Moneywise

The Concept Of Stress Testing

Stress test your personal situation by trying to figure out how external factors affect your finances

Stress-testing is a term which has made it into the news a lot over the last three years. The phrase was once used mostly used in engineering or perhaps medicine. However, in recent times you could be forgiven for thinking that this was a financial term. Stress tests now seem to have been devised to be applied mostly to banks. Since the financial crisis of 2008, U.S. and European banks have undergone several rounds of tests and have been declared to be of varying health.

Interestingly, this idea of a stress-test has its uses in personal finance as well. You could stress test various aspects of your financial situation and see how things would work out in crisis. First, let's see how the bank stress-tests were done. That will give us some idea of what we need to do on a personal scale. In the original bank stress-test that U.S. Federal Reserve did back in 2009, they hypothesised two economic scenarios, one which they called the baseline scenario and the other an adverse scenario. For banks, the two stress-test situations consisted of economic growth, interest rates, and since this was the US, real estate prices. I don't really remember what the results were, and the tests were widely derided as a publicity stunt that had real purpose except to soothe the feelings of panic. Of course, the official view was that the stress-tests were intended to pick out weaknesses in the banks' financial health. But that does not mean that the concept is unsound and it can't be used legitimately. In fact, both the goals of the bank tests-psychological comfort and identification of problems are just as valid when applied to an individual's investment portfolio.

It's hard to work out an exact recipe for a stress test since everyone's situation is so different. But let's figure out a few principles. The idea is to take the external factors that can affect your finances and see what happens as a result. Here are a few possibilities. Rising interest rates could raise your loan repayments. The stock markets could refuse to head up for an extended period of time. Inflation could increase your household expenses as well as eliminate the real returns you get from your fixed income investments. On the inputs side, your income could go down, for whatever reason.

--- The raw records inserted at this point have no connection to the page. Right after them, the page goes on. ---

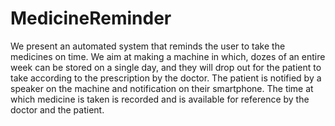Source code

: # MedicineReminder
We present an automated system that reminds the user to take the medicines on time.
We aim at making a machine in which, dozes of an entire week can be stored on a single day, and they will drop out for the 
patient to take according to the prescription by the doctor. 
The patient is notified by a speaker on the machine and notification on their smartphone. 
The time at which medicine is taken is recorded and is available for reference by the doctor and the patient.

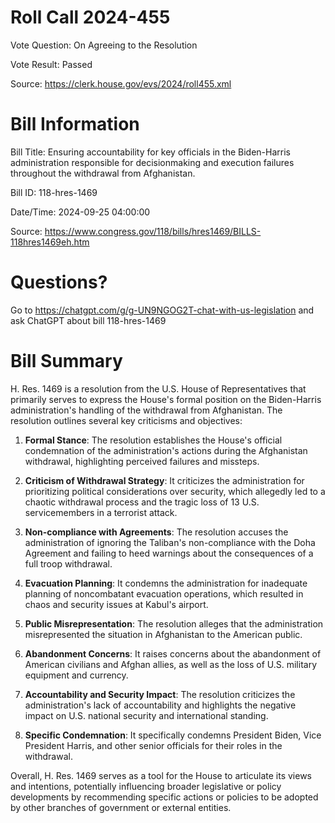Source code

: # Roll Call 2024-455

Vote Question: On Agreeing to the Resolution

Vote Result: Passed

Source: https://clerk.house.gov/evs/2024/roll455.xml

# Bill Information

Bill Title: Ensuring accountability for key officials in the Biden-Harris administration responsible for decisionmaking and execution failures throughout the withdrawal from Afghanistan.

Bill ID: 118-hres-1469

Date/Time: 2024-09-25 04:00:00

Source: https://www.congress.gov/118/bills/hres1469/BILLS-118hres1469eh.htm

# Questions?

Go to https://chatgpt.com/g/g-UN9NGOG2T-chat-with-us-legislation and ask ChatGPT about bill 118-hres-1469

# Bill Summary
H. Res. 1469 is a resolution from the U.S. House of Representatives that primarily serves to express the House's formal position on the Biden-Harris administration's handling of the withdrawal from Afghanistan. The resolution outlines several key criticisms and objectives:

1. **Formal Stance**: The resolution establishes the House's official condemnation of the administration's actions during the Afghanistan withdrawal, highlighting perceived failures and missteps.

2. **Criticism of Withdrawal Strategy**: It criticizes the administration for prioritizing political considerations over security, which allegedly led to a chaotic withdrawal process and the tragic loss of 13 U.S. servicemembers in a terrorist attack.

3. **Non-compliance with Agreements**: The resolution accuses the administration of ignoring the Taliban's non-compliance with the Doha Agreement and failing to heed warnings about the consequences of a full troop withdrawal.

4. **Evacuation Planning**: It condemns the administration for inadequate planning of noncombatant evacuation operations, which resulted in chaos and security issues at Kabul's airport.

5. **Public Misrepresentation**: The resolution alleges that the administration misrepresented the situation in Afghanistan to the American public.

6. **Abandonment Concerns**: It raises concerns about the abandonment of American civilians and Afghan allies, as well as the loss of U.S. military equipment and currency.

7. **Accountability and Security Impact**: The resolution criticizes the administration's lack of accountability and highlights the negative impact on U.S. national security and international standing.

8. **Specific Condemnation**: It specifically condemns President Biden, Vice President Harris, and other senior officials for their roles in the withdrawal.

Overall, H. Res. 1469 serves as a tool for the House to articulate its views and intentions, potentially influencing broader legislative or policy developments by recommending specific actions or policies to be adopted by other branches of government or external entities.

But these are just generalities. A stress-test means being quantitative. To do that, you should put numbers to all this. What happens if your house EMI goes up by another Rs 15,000 a month? Or the value of your equity fund holdings declines by Rs 5 lakh? To conduct a real stress-test, it would be useful to take such concrete examples and write down what your financial outlook would be like if it happens. Normally, most of us are optimistic about the future and carry on hoping that the best will happen. The pay-off for this exercise comes when you start thinking of what you would do to actually solve the problem. What would you actually do if that housing loan EMI gets too big (a real problem for many people). You would probably try much harder to think of ways you could retire part of the loan, perhaps by liquidating some other asset or some investment. The interesting part is that if you do this stress-test when you don't need to, you could actually think of options that you may not have thought of while letting things drift on normally. Perhaps it would make sense to try and hard to cut down loan even when you don't have a severe need to.

Finally, a personal stress-test can actually be a stress-test in the medical sense. When you sit down and imagine all these dire things happening, your heart will probably start racing. How hard it races would be a good indicator to which situations you should work towards preempting.